The problem: Entries follow. Give back exactly the lines starting at the one containing "45 rue Laurent" and ending at the one containing "Sağlık Bakanı Fahrettin", and no other lines.

Source material:
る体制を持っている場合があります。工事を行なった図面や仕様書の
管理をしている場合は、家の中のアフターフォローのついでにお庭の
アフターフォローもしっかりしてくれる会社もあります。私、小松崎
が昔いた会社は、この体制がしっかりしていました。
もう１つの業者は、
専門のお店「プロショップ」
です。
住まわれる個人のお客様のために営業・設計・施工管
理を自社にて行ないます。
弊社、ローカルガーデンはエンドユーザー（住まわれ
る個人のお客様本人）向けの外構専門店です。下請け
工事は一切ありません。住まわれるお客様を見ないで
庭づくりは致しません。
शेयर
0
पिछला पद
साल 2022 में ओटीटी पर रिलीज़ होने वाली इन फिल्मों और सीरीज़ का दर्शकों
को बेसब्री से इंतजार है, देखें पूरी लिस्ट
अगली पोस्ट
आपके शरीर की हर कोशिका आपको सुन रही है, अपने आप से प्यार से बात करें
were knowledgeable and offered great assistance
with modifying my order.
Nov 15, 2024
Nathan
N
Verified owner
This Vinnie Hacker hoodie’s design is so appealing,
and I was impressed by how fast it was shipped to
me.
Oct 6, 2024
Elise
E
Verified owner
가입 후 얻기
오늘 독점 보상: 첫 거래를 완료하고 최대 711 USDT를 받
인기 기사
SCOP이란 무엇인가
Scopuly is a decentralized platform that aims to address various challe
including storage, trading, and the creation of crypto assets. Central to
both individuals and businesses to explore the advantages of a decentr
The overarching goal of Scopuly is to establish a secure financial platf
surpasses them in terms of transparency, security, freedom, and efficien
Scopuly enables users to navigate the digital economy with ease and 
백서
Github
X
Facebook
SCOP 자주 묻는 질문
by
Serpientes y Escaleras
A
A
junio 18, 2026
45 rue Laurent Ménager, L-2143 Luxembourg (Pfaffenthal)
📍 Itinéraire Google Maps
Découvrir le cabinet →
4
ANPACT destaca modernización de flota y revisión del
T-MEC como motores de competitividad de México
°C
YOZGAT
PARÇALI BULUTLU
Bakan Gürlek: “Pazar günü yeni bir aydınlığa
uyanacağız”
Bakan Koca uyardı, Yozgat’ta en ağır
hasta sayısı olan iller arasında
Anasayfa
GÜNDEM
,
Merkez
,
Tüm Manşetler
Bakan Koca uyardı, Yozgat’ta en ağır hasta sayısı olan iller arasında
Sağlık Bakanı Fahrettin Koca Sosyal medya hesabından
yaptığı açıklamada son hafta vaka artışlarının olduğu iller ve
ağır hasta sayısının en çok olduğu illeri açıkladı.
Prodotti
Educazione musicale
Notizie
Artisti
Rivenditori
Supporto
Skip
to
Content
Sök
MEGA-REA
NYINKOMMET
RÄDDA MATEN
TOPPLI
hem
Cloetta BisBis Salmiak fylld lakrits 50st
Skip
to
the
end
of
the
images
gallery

The completed task:
45 rue Laurent Ménager, L-2143 Luxembourg (Pfaffenthal)
📍 Itinéraire Google Maps
Découvrir le cabinet →
4
ANPACT destaca modernización de flota y revisión del
T-MEC como motores de competitividad de México
°C
YOZGAT
PARÇALI BULUTLU
Bakan Gürlek: “Pazar günü yeni bir aydınlığa
uyanacağız”
Bakan Koca uyardı, Yozgat’ta en ağır
hasta sayısı olan iller arasında
Anasayfa
GÜNDEM
,
Merkez
,
Tüm Manşetler
Bakan Koca uyardı, Yozgat’ta en ağır hasta sayısı olan iller arasında
Sağlık Bakanı Fahrettin Koca Sosyal medya hesabından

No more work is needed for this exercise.